**WORK INSTRUCTIONS**. Only one stretch of the data is wanted: the line containing "Crystal Maddocks of", the line containing "Father George Greene, rector of St.", and every line between them, copied exactly.

Collected data:
----

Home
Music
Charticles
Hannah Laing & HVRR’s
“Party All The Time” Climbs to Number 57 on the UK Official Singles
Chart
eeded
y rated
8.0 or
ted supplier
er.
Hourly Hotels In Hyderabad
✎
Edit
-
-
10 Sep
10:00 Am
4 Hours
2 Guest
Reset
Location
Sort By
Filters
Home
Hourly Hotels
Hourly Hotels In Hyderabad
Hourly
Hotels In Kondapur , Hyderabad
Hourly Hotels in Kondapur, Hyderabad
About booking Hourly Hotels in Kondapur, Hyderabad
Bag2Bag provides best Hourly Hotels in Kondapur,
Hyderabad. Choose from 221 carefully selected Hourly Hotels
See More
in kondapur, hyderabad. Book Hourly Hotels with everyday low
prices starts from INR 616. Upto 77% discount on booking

----

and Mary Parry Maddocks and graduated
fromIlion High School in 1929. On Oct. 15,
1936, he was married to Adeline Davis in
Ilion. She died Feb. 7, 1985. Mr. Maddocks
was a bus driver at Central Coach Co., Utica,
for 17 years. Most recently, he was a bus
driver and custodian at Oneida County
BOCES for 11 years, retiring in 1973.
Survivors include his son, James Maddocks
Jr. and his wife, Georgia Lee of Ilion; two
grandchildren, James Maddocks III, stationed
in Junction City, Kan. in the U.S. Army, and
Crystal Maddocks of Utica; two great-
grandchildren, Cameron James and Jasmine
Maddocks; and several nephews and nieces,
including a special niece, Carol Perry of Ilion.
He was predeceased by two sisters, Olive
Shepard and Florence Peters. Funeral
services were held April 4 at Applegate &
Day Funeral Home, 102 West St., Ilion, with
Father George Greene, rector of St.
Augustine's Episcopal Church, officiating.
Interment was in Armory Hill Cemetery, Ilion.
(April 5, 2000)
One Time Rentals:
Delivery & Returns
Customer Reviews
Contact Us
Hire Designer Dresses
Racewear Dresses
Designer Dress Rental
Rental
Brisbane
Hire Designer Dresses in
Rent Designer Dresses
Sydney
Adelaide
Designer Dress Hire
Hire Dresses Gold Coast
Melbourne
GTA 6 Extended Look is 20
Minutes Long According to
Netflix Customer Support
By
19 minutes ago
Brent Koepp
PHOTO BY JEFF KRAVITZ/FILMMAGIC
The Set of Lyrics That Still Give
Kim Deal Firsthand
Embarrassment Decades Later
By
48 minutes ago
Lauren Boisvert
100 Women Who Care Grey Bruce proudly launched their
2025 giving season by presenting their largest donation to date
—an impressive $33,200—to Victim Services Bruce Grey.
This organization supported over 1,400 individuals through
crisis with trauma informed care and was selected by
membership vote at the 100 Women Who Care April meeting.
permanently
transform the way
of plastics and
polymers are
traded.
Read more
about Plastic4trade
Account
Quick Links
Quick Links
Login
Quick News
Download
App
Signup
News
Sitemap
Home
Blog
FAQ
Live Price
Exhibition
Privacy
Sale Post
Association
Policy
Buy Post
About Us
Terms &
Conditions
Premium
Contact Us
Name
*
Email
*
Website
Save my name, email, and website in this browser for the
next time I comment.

----

**SOLVED EXERCISE**.
Crystal Maddocks of Utica; two great-
grandchildren, Cameron James and Jasmine
Maddocks; and several nephews and nieces,
including a special niece, Carol Perry of Ilion.
He was predeceased by two sisters, Olive
Shepard and Florence Peters. Funeral
services were held April 4 at Applegate &
Day Funeral Home, 102 West St., Ilion, with
Father George Greene, rector of St.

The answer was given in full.